El Espanyol, atrapado en su peor arranque de año: analizamos la crisis de resultados y las dudas estructurales

Analizamos el mal arranque de año del equipo perico y sus posibles consecuencias al final de la temporada
Afición del Espanyol

El inicio de 2026 está siendo especialmente oscuro para el RCD Espanyol, que aún no conoce la victoria en lo que va de año en competición liguera. Un dato contundente que no solo refleja una mala racha puntual, sino que empieza a dibujar un escenario preocupante para un club que aspiraba, como mínimo, a transitar la temporada con estabilidad.

Aunque gracias a la gran primera vuelta del equipo perico en Liga, les ha dejado un gran margen de error para no tener muchas preocupaciones respecto a la zona baja de la tabla ya que siguen en puestos europeos pero ahora con una distancia mínima de puntos respecto a los equipos que le siguen en la tabla.

El problema no es tanto dónde está el Espanyol, sino hacia dónde apunta la tendencia. Las últimas jornadas han dejado un balance pobre en puntos, con partidos en los que el equipo ha competido, pero sin la contundencia necesaria para cerrar encuentros. Empates que saben a poco y derrotas ajustadas han ido erosionando una ventaja que se había construido con esfuerzo en la primera parte del curso.

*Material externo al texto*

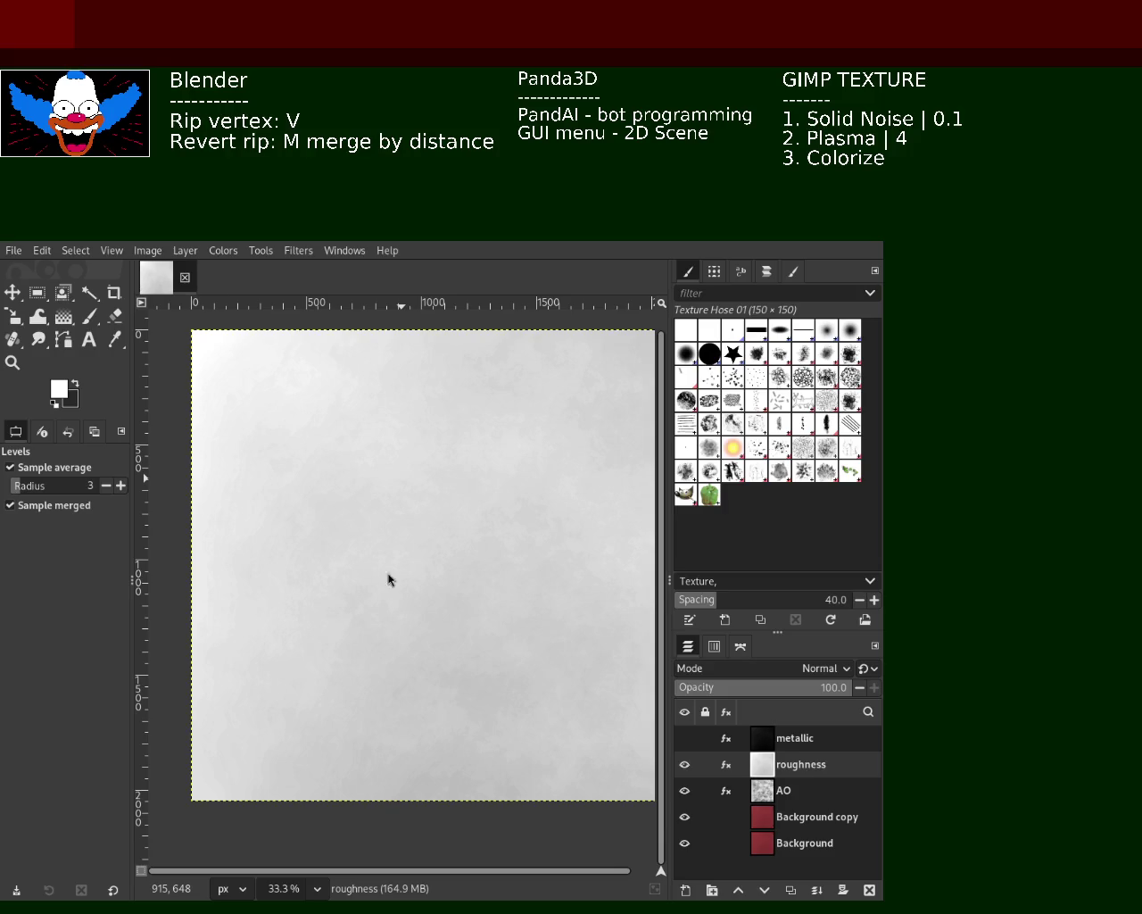
left_click(685, 738)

La consecuencia es clara: la zona media-baja se ha comprimido y una mala racha prolongada podría provocar una caída rápida de puestos. En una Liga tan igualada, el colchón actual puede desaparecer en cuestión de semanas.

Otro de los factores que explican esta irregularidad es el proceso de adaptación de los nuevos jugadores incorporados. Varias caras nuevas sin experiencia en la Liga han llegado al equipo, aportando potencial pero también cierta falta de automatismos. La conexión entre líneas todavía no es fluida y, en algunos tramos de partido, se nota la ausencia de mecanismos colectivos bien consolidados.

El equipo ha perdido continuidad en su juego: hay fases aceptables, incluso buenas, pero sin regularidad durante los noventa minutos. Esa intermitencia es la que impide transformar buenas sensaciones puntuales en resultados sólidos.

La enfermería tampoco está ayudando. La ausencia de jugadores importantes ha tenido un impacto directo en el rendimiento ofensivo. Especialmente sensible es el caso de Javi Puado, cuya lesión ha privado al equipo de uno de sus referentes en ataque, tanto por gol como por liderazgo y energía en la presión alta.

Sin Puado, el Espanyol ha perdido profundidad, desequilibrio y capacidad para castigar errores rivales. Su baja ha obligado a reajustes que no siempre han dado el resultado esperado.

En el vestuario y el cuerpo técnico se insiste en la calma: la clasificación aún es buena y el margen existe. Sin embargo, la preocupación empieza a ser legítima. No por una situación crítica inmediata, sino por la sensación de que, si no se corrigen ciertos detalles —efectividad ofensiva, solidez defensiva y continuidad en el juego—, el equipo puede verse arrastrado a una dinámica peligrosa.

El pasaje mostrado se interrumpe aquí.